Exercices à réaliser ▸
1. Traduisez en anglais cette phrase du texte sur les épitaphes : « L'épitaphe est communément un trait de louange ou de morale, ou de l'une et de l'autre. »
2. Recopiez mot pour mot le passage du texte sur les épitaphes qui commence par « La formule sta » et se poursuit jusqu'à « et de l'autre. ».
3. Reprenez le texte sur les épitaphes à la suite de sa dernière phrase.

Extrait fourni ▸
Dans les épitaphes on fait quelquefois parler la personne morte, par forme de prosopopée ; nous en avons un bel exemple, digne du siècle d'Auguste, dans ces deux vers, où une femme morte à la fleur de son âge, tient ce langage à son mari :

Immatura peri ; sed tu felicior, annos

Vive tuos, conjux optime, vive meos.

Du même genre est celle-ci, faite par Antipater le Thessalonicien, qu'on trouve dans l'Anthologie manuscrite de la bibliothèque du Roi, et que M. Boivin a traduite ainsi :

" Née en Lybie, ensevelie à la fleur de mes ans sous la poussière ausonienne, je repose près de Rome, le long de ce rivage sablonneux. L'illustre Pompéia, qui m'a élevée avec une tendresse de mère, a pleuré ma mort, et a déposé mes cendres dans un tombeau qui m'égale aux personnes libres. Les feux de mon bucher ont prévenu ceux de l'hymen qu'elle me préparait avec empressement. Le flambeau de Proserpine a trompé nos vœux ".

La formule sta viator, qui se rencontre dans un grand nombre d'épitaphes modernes (comme dans celle-ci : Sta, viator ; heroem calcas), fait allusion à la coutume des anciens Romains, dont les tombeaux étaient le long des grands chemins. Voyez TOMBEAU. (G)

L'épitaphe est communément un trait de louange ou de morale, ou de l'une et de l'autre.

Enregistrements présentés ▸
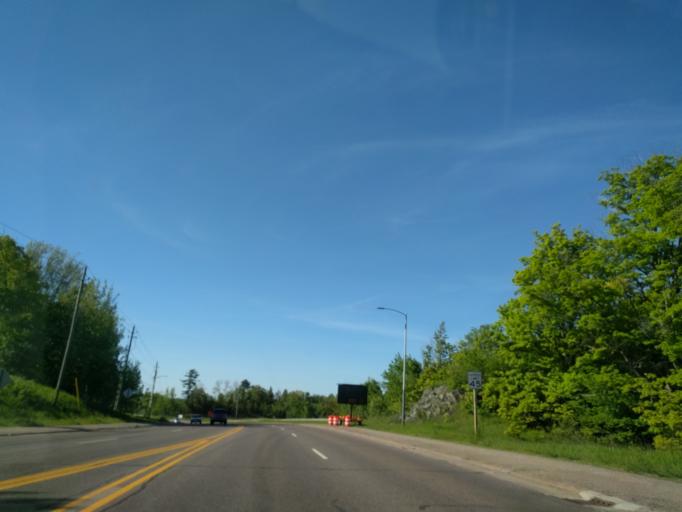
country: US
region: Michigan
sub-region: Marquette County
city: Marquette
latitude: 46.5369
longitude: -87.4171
...
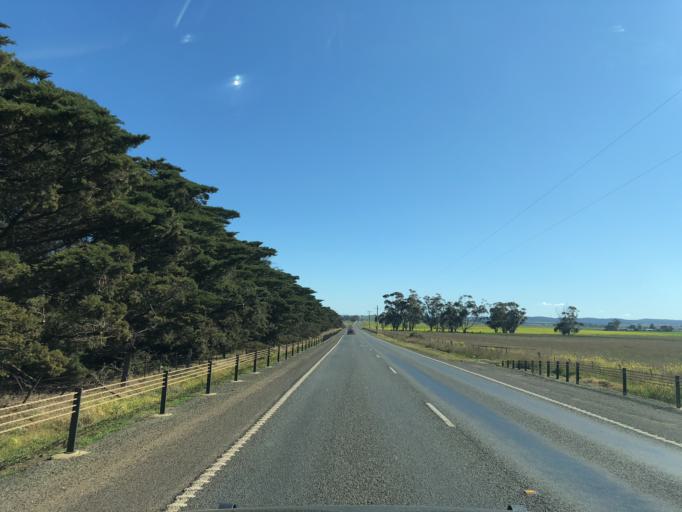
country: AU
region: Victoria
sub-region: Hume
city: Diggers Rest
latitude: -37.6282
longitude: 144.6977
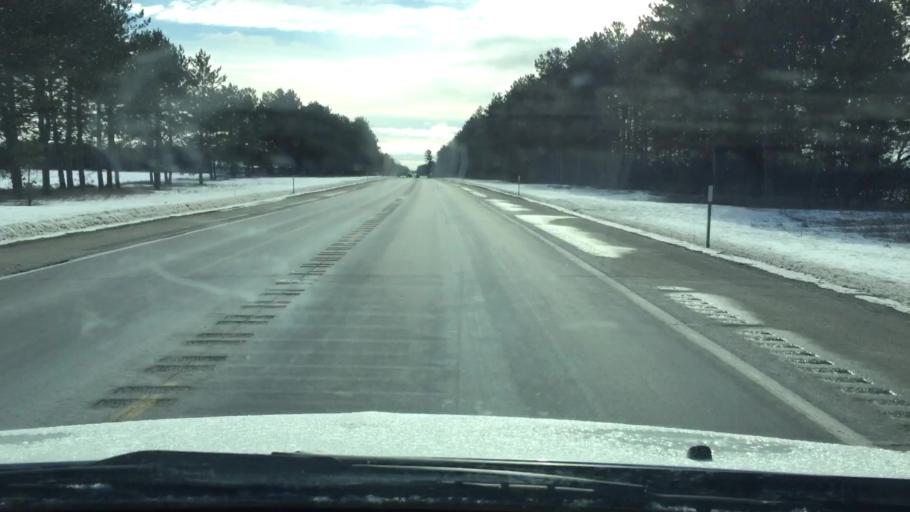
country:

Exercices corrigés ▸
1. The epitaph is commonly a touch of praise or of moral teaching, or of both.

2.
La formule sta viator, qui se rencontre dans un grand nombre d'épitaphes modernes (comme dans celle-ci : Sta, viator ; heroem calcas), fait allusion à la coutume des anciens Romains, dont les tombeaux étaient le long des grands chemins. Voyez TOMBEAU. (G)

L'épitaphe est communément un trait de louange ou de morale, ou de l'une et de l'autre.

3.
L'épitaphe de cet homme si grand et si simple, si vaillant et si humain, si heureux et si sage, auquel l'antiquité pourrait tout au plus opposer Scipion et César, si le premier avait été plus modeste, et le second moins ambitieux ; cette épitaphe qui ne se trouve plus que dans les livres :

Turenne a son tombeau parmi ceux de nos Rais, &c.

fait encore plus l'éloge de Louis XIV. que celui de M. de Turenne.

Celle d'Alexandre, que gâte le second vers, et qu'il faut réduire au premier :

Sufficit huic tumulus, cui non suffecerat orbis.

est un trait de morale plein de force et de vérité : c'est dommage qu'Aristote ne l'ait pas faite par anticipation, et qu'Alexandre ne l'ait pas lue.

Le même contraste est vivement exprimé dans celle de Newton :

Isaacum Newton,

Quem immortalem

Testantur Tempus, Natura, Caelum,

Mortalem hoc marmor

Fatetur.

Mais ce contraste si humiliant pour le conquérant, n'ôte rien à la gloire du philosophe. Qu'un être avec des ressorts fragiles, des organes faibles et bornés, calcule les temps, mesure le Ciel, sonde la Nature ; c'est un prodige. Qu'un être haut de cinq pieds, qui ne fait que de naître et qui Ve mourir, dépeuple la terre pour se loger, et s'y trouve encore à l'étroit ; c'est un petit monstre.

Du reste cette idée a été cent fois employée par les Poètes. Voyez dans les Catalectes l'épitaphe de Scipion l'Afriquain, celle de Cicéron, celle d'Antenor. Voyez Ovide sur la mort de Tibulle, Properce sur la mort d'Achille, etc.

Les Anglais n'ont mis sur le tombeau de Dryden que ce mot pour tout éloge,

Dryden.

& les Italiens sur le tombeau du Tasse,

Les os du Tasse.

Il n'y a guère que les hommes de génie qu'il soit sur de louer ainsi.

Parmi les épitaphes épigrammatiques, les unes ne sont que naïves et plaisantes, les autres sont mordantes et cruelles. Du nombre des premières est celle-ci, qu'on ne croirait jamais avoir été faite sérieusement, et qu'on a vue cependant gravée dans une de nos églises :

Ci git le vieux corps tout usé

Du Lieutenant civil rusé, &c.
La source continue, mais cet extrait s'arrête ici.